═════ SUPPLIED ENTRIES ═════

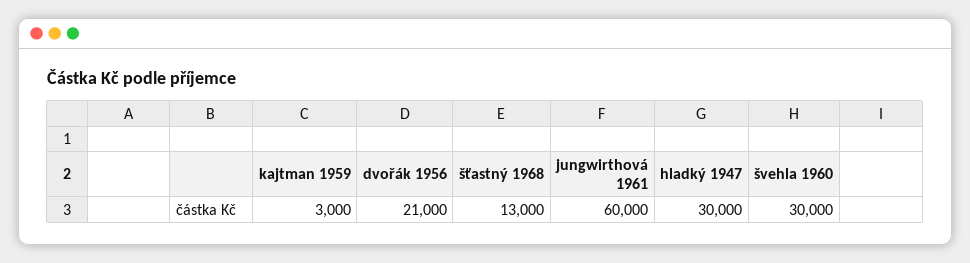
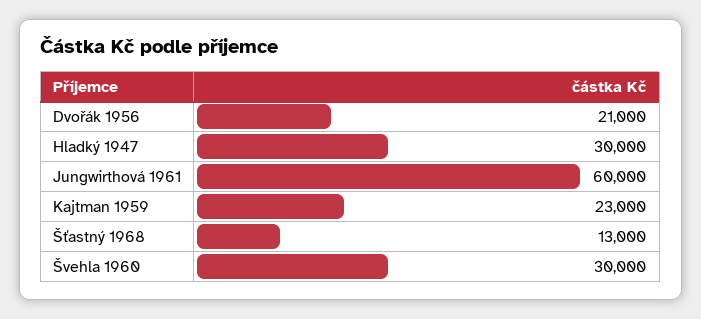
  {
-   "kajtman 1959": 3000,
+   "kajtman 1959": 23000,
    "dvořák 1956": 21000,
    "šťastný 1968": 13000,
    "jungwirthová 1961": 60000,
    "hladký 1947": 30000,
    "švehla 1960": 30000
  }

═════

▶ [REQUIREMENT] Exactly one number is wanted in reply: the count of lines above that hold the string "kajtman".

▶ [WRITTEN ANSWER] 2